Le Conseil d’État a rendu, le 16 décembre 2025, une décision refusant l’admission du pourvoi formé par un médecin contre une sanction de la juridiction ordinale. Le requérant contestait une interdiction de donner des soins aux assurés sociaux prononcée par la section des assurances sociales du Conseil national de l’ordre des médecins. Le litige résulte d’une plainte déposée par un organisme de sécurité sociale pour des manquements aux obligations professionnelles du praticien de santé.
La section des assurances sociales de la chambre disciplinaire de première instance de Provence-Alpes-Côte d’Azur-Corse avait initialement prononcé une interdiction de trois ans le 18 septembre 2024. La section des assurances sociales du Conseil national de l’ordre des médecins a ramené cette sanction à trente mois par une décision du 9 juillet 2025. Le professionnel a saisi le Conseil d’État afin d’obtenir l’annulation de cet acte et le sursis à son exécution immédiate.

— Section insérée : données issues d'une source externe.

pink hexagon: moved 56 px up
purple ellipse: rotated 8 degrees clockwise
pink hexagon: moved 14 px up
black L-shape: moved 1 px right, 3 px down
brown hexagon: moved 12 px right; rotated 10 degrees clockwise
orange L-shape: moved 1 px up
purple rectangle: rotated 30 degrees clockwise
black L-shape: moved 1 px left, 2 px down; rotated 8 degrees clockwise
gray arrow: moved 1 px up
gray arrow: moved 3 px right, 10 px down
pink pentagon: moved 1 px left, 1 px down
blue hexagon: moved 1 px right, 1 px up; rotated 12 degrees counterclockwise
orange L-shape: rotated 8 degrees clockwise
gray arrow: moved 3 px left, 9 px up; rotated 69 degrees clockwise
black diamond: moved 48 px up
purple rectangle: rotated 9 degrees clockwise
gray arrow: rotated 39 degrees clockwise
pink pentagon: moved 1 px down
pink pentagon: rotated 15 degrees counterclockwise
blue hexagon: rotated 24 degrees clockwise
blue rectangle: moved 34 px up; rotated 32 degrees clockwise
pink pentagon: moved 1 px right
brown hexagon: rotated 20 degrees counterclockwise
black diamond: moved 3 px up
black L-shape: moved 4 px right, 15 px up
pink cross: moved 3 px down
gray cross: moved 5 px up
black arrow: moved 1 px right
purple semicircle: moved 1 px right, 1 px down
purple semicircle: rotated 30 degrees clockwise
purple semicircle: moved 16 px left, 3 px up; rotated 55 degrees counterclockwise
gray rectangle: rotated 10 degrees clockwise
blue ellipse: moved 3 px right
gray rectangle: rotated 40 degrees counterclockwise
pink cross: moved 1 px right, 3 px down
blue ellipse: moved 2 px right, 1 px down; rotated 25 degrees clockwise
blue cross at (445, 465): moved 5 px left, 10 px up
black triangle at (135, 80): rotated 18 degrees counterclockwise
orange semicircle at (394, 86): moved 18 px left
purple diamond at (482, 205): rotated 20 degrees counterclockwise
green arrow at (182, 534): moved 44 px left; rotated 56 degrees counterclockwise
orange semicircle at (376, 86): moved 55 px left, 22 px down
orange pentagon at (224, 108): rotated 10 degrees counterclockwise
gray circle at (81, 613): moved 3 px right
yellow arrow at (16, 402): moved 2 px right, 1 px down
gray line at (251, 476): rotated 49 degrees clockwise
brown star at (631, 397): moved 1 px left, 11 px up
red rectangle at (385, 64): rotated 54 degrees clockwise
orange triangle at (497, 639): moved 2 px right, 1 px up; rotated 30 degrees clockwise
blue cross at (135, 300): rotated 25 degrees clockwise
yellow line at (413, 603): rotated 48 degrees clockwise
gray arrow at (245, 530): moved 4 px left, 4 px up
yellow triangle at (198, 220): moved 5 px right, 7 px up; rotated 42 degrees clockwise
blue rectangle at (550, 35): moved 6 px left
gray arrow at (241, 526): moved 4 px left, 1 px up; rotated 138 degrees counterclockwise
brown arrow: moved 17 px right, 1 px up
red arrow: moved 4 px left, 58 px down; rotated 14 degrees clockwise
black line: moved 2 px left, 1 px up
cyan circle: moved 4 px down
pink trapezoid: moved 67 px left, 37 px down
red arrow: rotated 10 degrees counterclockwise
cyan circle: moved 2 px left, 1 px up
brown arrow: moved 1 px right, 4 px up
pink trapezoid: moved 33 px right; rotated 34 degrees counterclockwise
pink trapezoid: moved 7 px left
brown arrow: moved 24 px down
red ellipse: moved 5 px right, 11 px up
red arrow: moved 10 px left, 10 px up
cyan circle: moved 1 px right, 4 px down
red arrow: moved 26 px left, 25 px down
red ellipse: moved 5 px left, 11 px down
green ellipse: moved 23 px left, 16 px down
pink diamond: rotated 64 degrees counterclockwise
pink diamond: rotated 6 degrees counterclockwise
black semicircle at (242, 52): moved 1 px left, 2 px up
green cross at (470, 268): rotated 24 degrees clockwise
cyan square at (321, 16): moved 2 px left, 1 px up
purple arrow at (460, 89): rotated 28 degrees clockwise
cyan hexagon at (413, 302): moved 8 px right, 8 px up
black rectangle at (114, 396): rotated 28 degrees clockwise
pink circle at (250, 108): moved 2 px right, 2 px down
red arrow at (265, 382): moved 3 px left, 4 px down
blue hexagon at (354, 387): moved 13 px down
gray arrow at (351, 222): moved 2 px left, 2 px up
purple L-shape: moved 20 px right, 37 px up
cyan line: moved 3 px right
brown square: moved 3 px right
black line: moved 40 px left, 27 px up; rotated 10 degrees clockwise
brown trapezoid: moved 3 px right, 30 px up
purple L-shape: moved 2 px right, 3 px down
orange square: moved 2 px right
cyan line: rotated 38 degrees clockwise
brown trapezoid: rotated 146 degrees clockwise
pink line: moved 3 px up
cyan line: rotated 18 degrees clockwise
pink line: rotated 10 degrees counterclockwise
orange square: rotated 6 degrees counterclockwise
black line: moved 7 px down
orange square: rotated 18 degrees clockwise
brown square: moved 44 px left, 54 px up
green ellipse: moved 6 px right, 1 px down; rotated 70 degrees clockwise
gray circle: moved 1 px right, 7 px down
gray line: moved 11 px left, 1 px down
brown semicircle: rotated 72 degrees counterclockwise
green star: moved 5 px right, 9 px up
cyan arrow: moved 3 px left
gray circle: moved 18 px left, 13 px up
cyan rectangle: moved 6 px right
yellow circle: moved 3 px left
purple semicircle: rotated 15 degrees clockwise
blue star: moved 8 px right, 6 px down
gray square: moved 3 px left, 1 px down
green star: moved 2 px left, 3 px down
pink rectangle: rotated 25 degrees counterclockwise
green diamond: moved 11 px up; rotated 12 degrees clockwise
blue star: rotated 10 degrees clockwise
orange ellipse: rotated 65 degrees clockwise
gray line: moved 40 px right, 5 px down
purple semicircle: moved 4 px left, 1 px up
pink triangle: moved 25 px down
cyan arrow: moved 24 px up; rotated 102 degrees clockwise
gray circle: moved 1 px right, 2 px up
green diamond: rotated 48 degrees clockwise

Le requérant invoquait une méconnaissance de son droit au silence et soutenait que ses interventions médicales répondaient à des situations d’urgence ou d’erreur matérielle. La question posée au juge de cassation consistait à déterminer si les griefs procéduraux et la justification des actes médicaux constituaient des moyens sérieux d’admission. L’examen de la décision exige d’analyser la validation de la régularité de la procédure disciplinaire avant d’aborder la confirmation de la gravité des fautes retenues.
I. La validation de la régularité de la procédure disciplinaire
A. L’absence de portée du défaut d’information sur le droit au silence
Le médecin prétendait qu’une irrégularité entachait la procédure car il n’avait pas été informé, en première instance, de son « droit de garder le silence ». Le juge administratif considère toutefois que ce moyen n’est pas de nature à permettre l’admission du pourvoi devant la haute juridiction administrative. Cette solution confirme que l’absence de notification formelle de ce droit ne vicie pas automatiquement la validité d’une décision disciplinaire souverainement rendue. Le Conseil d’État écarte l’argument sans approfondir la portée constitutionnelle du droit au silence dans le cadre d’une procédure administrative de soin.
B. La clarté de la motivation relative à la peine de publication
Le requérant dénonçait une « insuffisance de motivation » concernant la peine complémentaire prévoyant la publication de la sanction pendant six mois dans les locaux administratifs. La décision attaquée du 9 juillet 2025 détaille pourtant les raisons justifiant cette mesure de publicité destinée à informer l’ensemble des assurés sociaux. Le juge de cassation estime que la motivation fournie par la section des assurances sociales du Conseil national de l’ordre des médecins répond aux exigences. Cette fermeté souligne l’importance de la transparence dans les relations entre les praticiens conventionnés et les organismes chargés du remboursement des soins. La régularité de la forme étant établie, le débat se déplace vers l’appréciation des faits et la justesse de la qualification juridique opérée.
II. La confirmation de la matérialité et de la gravité des fautes
A. La qualification juridique stricte du non-respect d’une interdiction d’exercer
Le médecin contestait avoir « inexactement qualifié » les faits en jugeant qu’il n’avait pas respecté la sanction de l’interdiction temporaire d’exercer qui lui était infligée. Le praticien affirmait avoir seulement régularisé une erreur matérielle pour un patient et répondu à une situation d’urgence pour un second malade. Le juge souligne que ces actes constituent une violation caractérisée de la suspension malgré l’insistance manifestée par les deux patients concernés lors des consultations. La dénaturation des pièces du dossier est ainsi écartée car la réalité des soins prodigués durant la période de fermeture est établie.
B. La proportionnalité de la sanction d’interdiction de donner des soins
Le Conseil d’État valide le prononcé d’une sanction de trente mois en estimant qu’elle n’est pas « hors de proportion avec les fautes » reprochées au praticien. Cette décision illustre le contrôle restreint exercé par le juge de cassation sur le choix de la peine effectué par les instances ordinales du fond. La persistance du praticien à dispenser des soins durant une interdiction précédente justifie la sévérité de la mesure ordonnée par les autorités ordinales compétentes. Le rejet de la requête en sursis à exécution confirme enfin la volonté du juge administratif de garantir l’efficacité des sanctions disciplinaires nécessaires.